Monday, February 23, 2009

Erwin Blumenfeld: I Was Nothing But a Berliner, Dada Montages 1916 - 1933



The claim to the "invention" of montage has been made by many. Perhaps like the birth of photography, there were a few innovators unknowingly moving in the same direction from different points. The Dadaist Raoul Hausmann explained his "claim" about inventing photomontage in 1918 in his 1958 memoir. "In nearly every house there was to be found hanging on the wall a color lithograph depicting an infantryman in front of military barracks. In order to render this memento...more personal, a portrait photograph of the owner...had been glued in place of the head in the lithograph. It was like a thunderbolt: one could - I saw it instantaneously - make pictures entirely from cut up photographs."

Hannah Hoch had a very similar moment of recognition upon seeing the same kind of technique where in an "amusing oleograph" in a fisherman's home, "...five soldiers in five different uniforms...upon whom the head of the fisherman's son had five times been glued. This naively kitschy oleograph hung in many German rooms as a memento of the son's service as a soldier." I guess the Dadaists were correct when in their manifesto they claimed that "anyone can Dada," making a fisherman ultimately responsible for inspiring the likes of Hausmann, Hoch, Heartfield, Grosz, Herzfeld, Baader, Dix, and Citroen.

Erwin Blumenfeld who was one of the most sought after fashion photographers of the 40s and 50s kept his early "Dada montages" that he produced between 1916 and 1933 mostly a secret. Never intending them to be for public viewing, he gave them as personal gifts or enclosed in love letters to his fiance. A new book by Hatje Cantz titled Erwin Blumenfeld: I Was Nothing But a Berliner, Dada Montages 1916 - 1933 explores this secret passion that predates the cited "inventors" of the medium.

His beginnings as a failed art dealer in Berlin shifted him towards the garment trade. His friendships with the likes of Walter Mehring, Paul Citroen and later George Grosz, fueled his own interests in painting, writing, and theater. His garment career was eventually bankrupted by the National Socialist seizure of power, forcing him back into the arts - an act that he later expressed gratitude towards Hitler for.

His early experiments were not strictly with photomontage but with brush and scissors. Using his talents as a painter, he combined images - photographs, paintings and drawings - often onto broadsheet posters allowing fragments of the underlying text to show through. These texts introduce the early thought towards the "ready-mades" that would disrupt the perception of art some years later.

Even though he was surrounded by the early Dadaists, and perhaps one by default himself and of some accomplishment, he is not once mentioned in the 500 page MoMA Dada book. In 1920, Paul Citroen mentioned Blumenfeld in regard to being a Dadaist in Richard Huelsenbeck's Dada Almanach, but Blumenfeld's aversion to being a part of groups may be the reason he was never officially associated with them.
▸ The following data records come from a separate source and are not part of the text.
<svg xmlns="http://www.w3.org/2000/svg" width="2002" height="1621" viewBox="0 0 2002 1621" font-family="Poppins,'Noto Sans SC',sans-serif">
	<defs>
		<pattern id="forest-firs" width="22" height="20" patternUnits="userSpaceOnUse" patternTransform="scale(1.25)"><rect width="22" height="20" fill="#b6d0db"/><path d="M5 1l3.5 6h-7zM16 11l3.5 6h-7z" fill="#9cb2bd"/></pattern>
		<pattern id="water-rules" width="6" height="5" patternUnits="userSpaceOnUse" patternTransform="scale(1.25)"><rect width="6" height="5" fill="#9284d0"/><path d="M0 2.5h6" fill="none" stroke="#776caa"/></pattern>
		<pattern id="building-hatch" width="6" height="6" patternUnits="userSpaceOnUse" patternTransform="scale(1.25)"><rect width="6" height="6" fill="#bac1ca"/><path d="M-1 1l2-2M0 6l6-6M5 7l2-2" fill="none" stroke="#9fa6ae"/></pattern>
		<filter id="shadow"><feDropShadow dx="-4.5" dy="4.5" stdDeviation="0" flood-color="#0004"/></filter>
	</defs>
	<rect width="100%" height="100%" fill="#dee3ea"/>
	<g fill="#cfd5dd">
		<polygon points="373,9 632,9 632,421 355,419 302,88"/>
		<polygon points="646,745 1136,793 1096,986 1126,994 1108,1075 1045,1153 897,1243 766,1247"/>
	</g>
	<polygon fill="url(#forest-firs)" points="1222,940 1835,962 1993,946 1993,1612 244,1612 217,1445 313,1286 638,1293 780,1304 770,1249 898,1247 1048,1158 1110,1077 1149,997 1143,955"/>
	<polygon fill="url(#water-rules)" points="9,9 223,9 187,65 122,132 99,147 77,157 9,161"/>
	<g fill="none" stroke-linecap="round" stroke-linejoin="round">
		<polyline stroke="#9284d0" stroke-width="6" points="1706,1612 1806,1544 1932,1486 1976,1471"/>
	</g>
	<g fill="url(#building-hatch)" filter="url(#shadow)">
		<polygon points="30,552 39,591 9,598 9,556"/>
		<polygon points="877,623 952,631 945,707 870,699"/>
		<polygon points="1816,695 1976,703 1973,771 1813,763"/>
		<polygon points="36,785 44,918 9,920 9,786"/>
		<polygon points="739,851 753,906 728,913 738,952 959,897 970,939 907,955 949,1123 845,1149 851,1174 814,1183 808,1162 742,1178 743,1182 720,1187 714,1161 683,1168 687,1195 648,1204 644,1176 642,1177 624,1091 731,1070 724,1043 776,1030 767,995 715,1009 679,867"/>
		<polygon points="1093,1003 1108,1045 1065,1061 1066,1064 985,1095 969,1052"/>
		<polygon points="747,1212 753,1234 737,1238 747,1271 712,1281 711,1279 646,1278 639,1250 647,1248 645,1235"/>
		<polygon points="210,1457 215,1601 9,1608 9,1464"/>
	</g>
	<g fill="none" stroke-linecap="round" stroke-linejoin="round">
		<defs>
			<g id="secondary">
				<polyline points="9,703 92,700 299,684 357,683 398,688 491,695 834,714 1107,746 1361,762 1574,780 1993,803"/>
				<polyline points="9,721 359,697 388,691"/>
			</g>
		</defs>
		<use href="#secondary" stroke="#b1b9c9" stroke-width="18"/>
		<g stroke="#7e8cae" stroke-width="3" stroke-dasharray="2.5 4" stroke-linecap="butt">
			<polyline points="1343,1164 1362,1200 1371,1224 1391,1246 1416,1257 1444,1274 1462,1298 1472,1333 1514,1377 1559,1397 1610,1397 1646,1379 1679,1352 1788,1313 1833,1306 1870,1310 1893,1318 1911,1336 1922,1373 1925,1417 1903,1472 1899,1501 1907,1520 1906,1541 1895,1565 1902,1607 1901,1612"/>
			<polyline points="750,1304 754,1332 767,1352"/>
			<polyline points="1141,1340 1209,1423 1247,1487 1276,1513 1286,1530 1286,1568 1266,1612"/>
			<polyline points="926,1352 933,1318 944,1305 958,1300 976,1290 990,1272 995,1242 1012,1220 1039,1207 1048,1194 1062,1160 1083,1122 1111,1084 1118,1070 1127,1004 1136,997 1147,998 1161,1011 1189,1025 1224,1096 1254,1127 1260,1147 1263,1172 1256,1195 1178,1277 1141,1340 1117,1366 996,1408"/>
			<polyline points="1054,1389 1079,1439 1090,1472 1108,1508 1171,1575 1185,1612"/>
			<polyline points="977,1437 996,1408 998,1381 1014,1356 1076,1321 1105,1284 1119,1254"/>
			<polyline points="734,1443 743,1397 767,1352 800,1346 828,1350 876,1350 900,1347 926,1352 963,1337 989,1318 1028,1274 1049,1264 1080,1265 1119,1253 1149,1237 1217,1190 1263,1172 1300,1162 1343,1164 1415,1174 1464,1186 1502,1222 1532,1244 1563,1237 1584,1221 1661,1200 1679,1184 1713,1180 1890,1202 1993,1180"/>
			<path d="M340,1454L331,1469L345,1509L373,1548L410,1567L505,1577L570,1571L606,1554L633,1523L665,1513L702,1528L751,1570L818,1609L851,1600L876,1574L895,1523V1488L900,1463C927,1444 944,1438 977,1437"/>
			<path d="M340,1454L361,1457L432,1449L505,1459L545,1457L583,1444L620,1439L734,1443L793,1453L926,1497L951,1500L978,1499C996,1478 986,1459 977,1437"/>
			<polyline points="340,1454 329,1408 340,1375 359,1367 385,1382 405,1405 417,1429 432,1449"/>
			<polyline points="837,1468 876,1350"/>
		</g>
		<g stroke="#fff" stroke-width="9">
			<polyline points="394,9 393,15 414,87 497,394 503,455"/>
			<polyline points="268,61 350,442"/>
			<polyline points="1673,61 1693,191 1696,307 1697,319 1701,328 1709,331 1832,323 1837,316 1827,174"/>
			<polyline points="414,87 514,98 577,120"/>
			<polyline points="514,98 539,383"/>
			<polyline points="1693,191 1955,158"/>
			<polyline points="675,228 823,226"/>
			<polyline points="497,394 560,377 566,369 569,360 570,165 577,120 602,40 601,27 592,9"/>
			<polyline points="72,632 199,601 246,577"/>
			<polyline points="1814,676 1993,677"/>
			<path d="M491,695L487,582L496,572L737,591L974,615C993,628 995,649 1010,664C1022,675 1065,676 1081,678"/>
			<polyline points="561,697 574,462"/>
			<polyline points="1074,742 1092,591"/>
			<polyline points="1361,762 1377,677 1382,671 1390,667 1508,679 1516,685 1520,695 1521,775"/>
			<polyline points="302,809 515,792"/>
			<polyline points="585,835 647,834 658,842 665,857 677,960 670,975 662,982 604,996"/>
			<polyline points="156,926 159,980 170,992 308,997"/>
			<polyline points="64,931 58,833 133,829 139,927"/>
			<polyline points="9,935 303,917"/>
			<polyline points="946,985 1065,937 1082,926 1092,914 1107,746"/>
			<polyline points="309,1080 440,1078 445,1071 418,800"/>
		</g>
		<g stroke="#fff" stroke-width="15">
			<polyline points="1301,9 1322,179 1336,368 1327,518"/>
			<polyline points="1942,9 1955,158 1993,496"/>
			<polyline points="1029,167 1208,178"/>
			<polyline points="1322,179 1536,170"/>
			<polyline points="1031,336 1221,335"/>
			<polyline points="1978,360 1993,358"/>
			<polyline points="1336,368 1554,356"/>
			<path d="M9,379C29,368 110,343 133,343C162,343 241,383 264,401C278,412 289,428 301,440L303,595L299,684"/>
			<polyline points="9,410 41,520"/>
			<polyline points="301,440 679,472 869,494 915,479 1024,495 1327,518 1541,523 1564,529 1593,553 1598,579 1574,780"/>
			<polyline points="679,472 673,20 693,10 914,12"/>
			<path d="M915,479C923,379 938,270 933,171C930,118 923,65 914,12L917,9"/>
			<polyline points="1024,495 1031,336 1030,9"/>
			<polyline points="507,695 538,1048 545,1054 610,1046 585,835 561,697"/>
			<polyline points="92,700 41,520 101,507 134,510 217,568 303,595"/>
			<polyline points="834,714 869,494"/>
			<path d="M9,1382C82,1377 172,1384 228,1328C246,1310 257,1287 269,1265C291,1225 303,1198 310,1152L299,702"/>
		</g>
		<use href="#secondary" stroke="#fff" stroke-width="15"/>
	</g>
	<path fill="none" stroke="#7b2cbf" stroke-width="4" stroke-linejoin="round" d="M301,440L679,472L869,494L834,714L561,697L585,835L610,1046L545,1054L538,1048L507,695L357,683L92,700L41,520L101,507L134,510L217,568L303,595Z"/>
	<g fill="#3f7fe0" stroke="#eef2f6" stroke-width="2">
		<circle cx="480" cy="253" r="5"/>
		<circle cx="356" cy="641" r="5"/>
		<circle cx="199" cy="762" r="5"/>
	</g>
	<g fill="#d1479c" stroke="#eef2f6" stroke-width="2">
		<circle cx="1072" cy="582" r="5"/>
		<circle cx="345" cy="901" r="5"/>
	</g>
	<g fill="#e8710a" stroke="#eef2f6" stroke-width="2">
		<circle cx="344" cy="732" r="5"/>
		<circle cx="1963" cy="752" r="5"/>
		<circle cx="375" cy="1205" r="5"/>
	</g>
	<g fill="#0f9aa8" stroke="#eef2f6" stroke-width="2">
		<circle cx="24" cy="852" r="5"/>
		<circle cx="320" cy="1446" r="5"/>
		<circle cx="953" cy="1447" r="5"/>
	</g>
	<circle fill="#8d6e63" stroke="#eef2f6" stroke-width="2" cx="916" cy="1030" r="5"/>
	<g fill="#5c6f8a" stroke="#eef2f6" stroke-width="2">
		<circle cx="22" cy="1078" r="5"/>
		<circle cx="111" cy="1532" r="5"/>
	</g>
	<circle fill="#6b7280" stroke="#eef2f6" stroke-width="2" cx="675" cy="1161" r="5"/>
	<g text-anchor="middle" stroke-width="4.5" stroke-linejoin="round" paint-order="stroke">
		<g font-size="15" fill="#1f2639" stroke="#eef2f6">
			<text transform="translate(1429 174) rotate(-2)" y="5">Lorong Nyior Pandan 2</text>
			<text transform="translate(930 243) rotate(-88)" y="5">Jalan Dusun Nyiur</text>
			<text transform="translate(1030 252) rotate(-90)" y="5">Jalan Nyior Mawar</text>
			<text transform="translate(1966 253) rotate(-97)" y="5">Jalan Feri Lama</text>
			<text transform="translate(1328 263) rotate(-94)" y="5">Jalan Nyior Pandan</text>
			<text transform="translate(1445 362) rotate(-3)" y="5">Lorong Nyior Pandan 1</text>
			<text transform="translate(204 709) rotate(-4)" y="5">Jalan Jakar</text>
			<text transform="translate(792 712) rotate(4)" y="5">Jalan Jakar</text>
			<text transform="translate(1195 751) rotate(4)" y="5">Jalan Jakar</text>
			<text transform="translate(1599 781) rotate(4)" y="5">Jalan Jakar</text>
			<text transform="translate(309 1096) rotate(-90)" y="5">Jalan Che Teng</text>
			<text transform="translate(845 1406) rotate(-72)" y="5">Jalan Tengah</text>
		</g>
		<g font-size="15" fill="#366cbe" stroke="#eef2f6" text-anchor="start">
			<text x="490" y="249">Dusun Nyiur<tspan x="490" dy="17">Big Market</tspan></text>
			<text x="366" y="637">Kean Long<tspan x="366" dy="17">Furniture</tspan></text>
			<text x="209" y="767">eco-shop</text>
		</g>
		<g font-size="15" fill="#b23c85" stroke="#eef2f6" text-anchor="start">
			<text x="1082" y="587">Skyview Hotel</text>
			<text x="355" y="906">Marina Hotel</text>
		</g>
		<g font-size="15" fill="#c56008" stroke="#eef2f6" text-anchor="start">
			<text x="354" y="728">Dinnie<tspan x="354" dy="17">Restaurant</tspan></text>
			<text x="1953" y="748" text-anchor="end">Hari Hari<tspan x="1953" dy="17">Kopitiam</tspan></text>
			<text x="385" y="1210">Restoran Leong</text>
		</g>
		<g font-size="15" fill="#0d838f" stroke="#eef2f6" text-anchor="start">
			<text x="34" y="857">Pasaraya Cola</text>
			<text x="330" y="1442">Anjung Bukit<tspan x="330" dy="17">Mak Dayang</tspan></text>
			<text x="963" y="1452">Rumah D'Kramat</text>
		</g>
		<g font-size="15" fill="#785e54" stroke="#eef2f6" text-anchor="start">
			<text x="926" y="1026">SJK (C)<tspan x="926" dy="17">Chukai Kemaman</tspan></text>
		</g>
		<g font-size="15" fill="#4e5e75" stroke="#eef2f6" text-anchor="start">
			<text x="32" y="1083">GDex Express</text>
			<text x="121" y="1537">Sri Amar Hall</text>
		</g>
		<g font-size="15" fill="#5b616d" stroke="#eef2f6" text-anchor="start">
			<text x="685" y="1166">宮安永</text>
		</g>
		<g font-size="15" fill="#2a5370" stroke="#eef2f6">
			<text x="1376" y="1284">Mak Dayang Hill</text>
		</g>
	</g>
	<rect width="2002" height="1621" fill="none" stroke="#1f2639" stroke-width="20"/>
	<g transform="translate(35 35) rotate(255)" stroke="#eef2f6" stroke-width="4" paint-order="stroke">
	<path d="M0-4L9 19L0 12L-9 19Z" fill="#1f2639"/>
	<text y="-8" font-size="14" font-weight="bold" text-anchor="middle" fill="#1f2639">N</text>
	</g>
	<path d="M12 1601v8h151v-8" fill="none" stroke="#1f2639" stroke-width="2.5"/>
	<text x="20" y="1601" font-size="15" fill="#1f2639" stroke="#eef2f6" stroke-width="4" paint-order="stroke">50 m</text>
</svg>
His aversion lay with the Dada movement's aspirations to globalization appeared to Blumenfeld as a negative German characteristic. Still, it is hard to not read the subtitle, I Was Nothing But a Berliner with dual meaning, perhaps referring more towards his de facto similarities in method with the Berlin dada group than a proud claim of nationality.

His tendency to inject cynicism and outrage into his montages during the second World War leads into direct comparison to Heartfield's work in the same vein. Images of Hitler with a skull for a face or with blood streaming from his eyes and mouth or a flight of fantasy to single handedly stop the dictator in Bloomfield vs. Hitler that depicts a plane flying over Hitler's head with a bomb strapped to the undercarriage that has Blumenfeld's name scrawled onto the side. (On the bomb is written Bloomfeld, but one of his stage names was Bloomfeld).

As a photographer Blumenfeld continued montage inspired techniques into the world of fashion and some of his creations that appeared in French Vogue reflect this. Some were repeated motifs that derive from his earlier montage. One series depicts women's fashion juxtaposed against cold industrial structures and arial cityscapes.

Erwin Blumenfeld: I Was Nothing But a Berliner is a well produced book in keeping with many of Hatje Cantz's publications. It is very text heavy but is interspersed with illustrations throughout. This isn't always my favorite approach as the work is constantly in competition with the layout but this approach may minimize a certain jumbled and disparate feel that the work has on the whole. He tried many things and, as I mentioned before, he didn't intend for much of this work to be viewed publicly so his freedom of expression and experimentation is what is to be enjoyed here. The texts by Helen Adkins give complete detail to his life and a fine look into this artist whose experiments placed him on parallel track to the more "well known" makers of montage of his time. "Who did what first" is not necessarily the question to be answered, "who accomplished what" is more interesting and Blumenfeld has finally found, through the efforts of this book, a deserving place in montage history as an innovator and a contender.